Let us now add some product to this reaction that is at equilibrium. Perhaps we add a bit of ZnCl2. We notice that the numerator in the reaction quotient is now larger and Q > K. The reaction will therefore proceed left (consume products and produce reactants) to reach equilibrium once again.
Practice
Predict the direction of the given reaction (currently at equilibrium) for each of the following scenarios:
\[\mathrm{Zn}(s) +2\mathrm{HCl}(aq) \rightleftharpoons \mathrm{ZnCl_2}(aq) + \mathrm{H_2}(aq)\]
- Add some HCl
- Add some Zn
- Remove some HCl
- Remove some Zn
- Add some ZnCl2
- Add some H2
- Remove some ZnCl2
- Remove some H2
Solution
\[\mathrm{Zn}(s) +2\mathrm{HCl}(aq) \rightleftharpoons \mathrm{ZnCl_2}(aq) + \mathrm{H_2}(aq)\]
- Add some HCl - right
- Add some Zn - no shift
- Remove some HCl - left
- Remove some Zn - no shift
- Add some ZnCl2 - left
- Add some H2 - left
- Remove some ZnCl2 - right
- Remove some H2 - right
6.6.2 Changing Temperature
Exothermic Reaction
Consider the following reaction at equilibrium.

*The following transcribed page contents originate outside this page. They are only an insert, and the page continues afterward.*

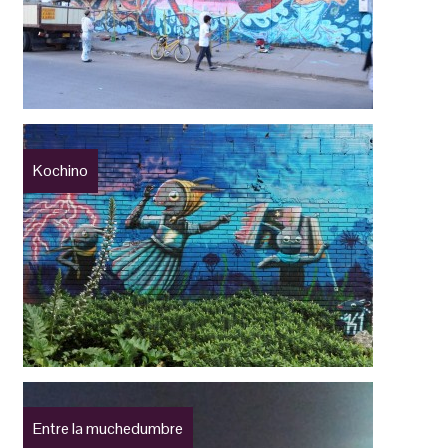
Kochino
Entre la muchedumbre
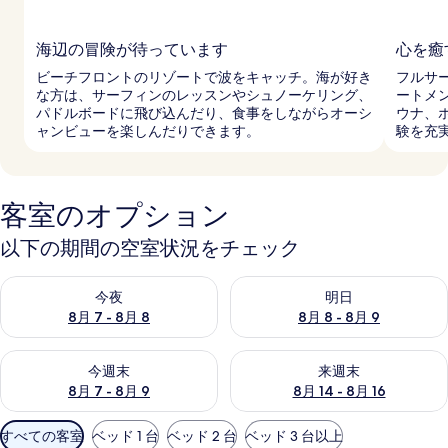
海辺の冒険が待っています
心を癒
ビーチフロントのリゾートで波をキャッチ。海が好き
フルサ
な方は、サーフィンのレッスンやシュノーケリング、
ートメ
パドルボードに飛び込んだり、食事をしながらオーシ
ウナ、
ャンビューを楽しんだりできます。
験を充
客室のオプション
以下の期間の空室状況をチェック
今夜 8月 7 - 8月 8 の空室状況をチェック
明日 8月 8 - 8月 9 の空室
今夜
明日
8月 7 - 8月 8
8月 8 - 8月 9
今週末 8月 7 - 8月 9 の空室状況をチェック
来週末 8月 14 - 8月 16 の
今週末
来週末
8月 7 - 8月 9
8月 14 - 8月 16
利
すべての客室
ベッド 1 台
ベッド 2 台
ベッド 3 台以上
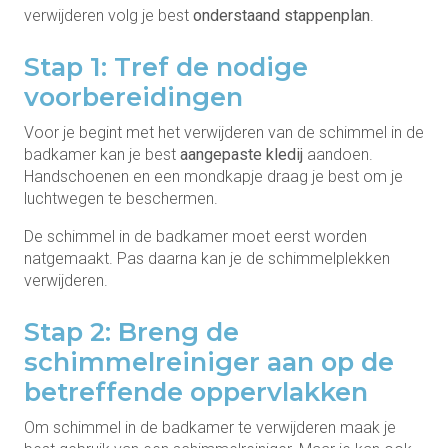
verwijderen volg je best
onderstaand stappenplan
.
Stap 1: Tref de nodige
voorbereidingen
Voor je begint met het verwijderen van de schimmel in de
badkamer kan je best
aangepaste kledij
aandoen.
Handschoenen en een mondkapje draag je best om je
luchtwegen te beschermen.
De schimmel in de badkamer moet eerst worden
natgemaakt. Pas daarna kan je de schimmelplekken
verwijderen.
Stap 2: Breng de
schimmelreiniger aan op de
betreffende oppervlakken
Om schimmel in de badkamer te verwijderen maak je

\[\mathrm{SO_2}(g) + \dfrac{1}{2}\mathrm{O_2}(g) \rightleftharpoons \mathrm{SO_3}(g) \qquad \Delta H = -98.9~\mathrm{kJ~mol^{-1}}\]
The reaction is exothermic (ΔH < 0) meaning heat is generated (i.e. is a product of the reaction). If we treat heat (Δ) as a product of reaction, the reaction could be written as
\[\mathrm{SO_2}(g) + \dfrac{1}{2}\mathrm{O_2}(g) \rightleftharpoons \mathrm{SO_3}(g) + \Delta\] Now we apply the same principles as we did with changing concentrations!
If the temperature of the reaction mixture was raised (i.e. heat is added), the reaction will shift left to consume the heat and reach equilibrium.
If the temperature of the reaction mixture was lowered (i.e. heat is removed), the reaction will shift right to produce heat and reach equilibrium.
Endothermic Reaction
Consider the following endothermic reaction at equilibrium.
\[\mathrm{H_2O}(g) \rightleftharpoons \mathrm{H_2}(g) + \dfrac{1}{2}\mathrm{O_2}(g) \qquad \Delta H = 248.1~\mathrm{kJ~mol^{-1}}\]
We can write the reaction as follows (indicating heat, Δ, as a reactant)
\[\Delta + \mathrm{H_2O}(g) \rightleftharpoons \mathrm{H_2}(g) + \dfrac{1}{2}\mathrm{O_2}(g)\]
If the temperature was raised, the reaction will proceed to the right. If the temperature was lowered, the reaction will proceed to the left.
6.6.3 Changing Volume/Pressure
Recall from the ideal gas law that pressure and volume are inversely proportional.
Consider the following gaseous reaction at equilibrium
\[4\mathrm{NH}_{3}(g) + 7\mathrm{O}_{2}(g) \rightleftharpoons 4\mathrm{NO}_{2}(g)+6 \mathrm{H}_{2} \mathrm{O}(g)\]
If the pressure of the reaction mixture was increased (perhaps by reducing the volume of the vessel that the gas was contained in), which way will the reaction proceed to reach equilibrium?
What exhibits more pressure in a unit volume, a gas containing 11 moles of particles or a gas containing 10 moles of particles? Clearly it is the gas containing the larger number of particles!
Applying that concept here leads us to conclude that the reaction will proceed right since there are only 10 moles of gaseous products for the reaction vs. the 11 moles of gaseous reactants!
Decreasing the pressure (increasing the volume) of the reaction will cause the reaction to shift to the left!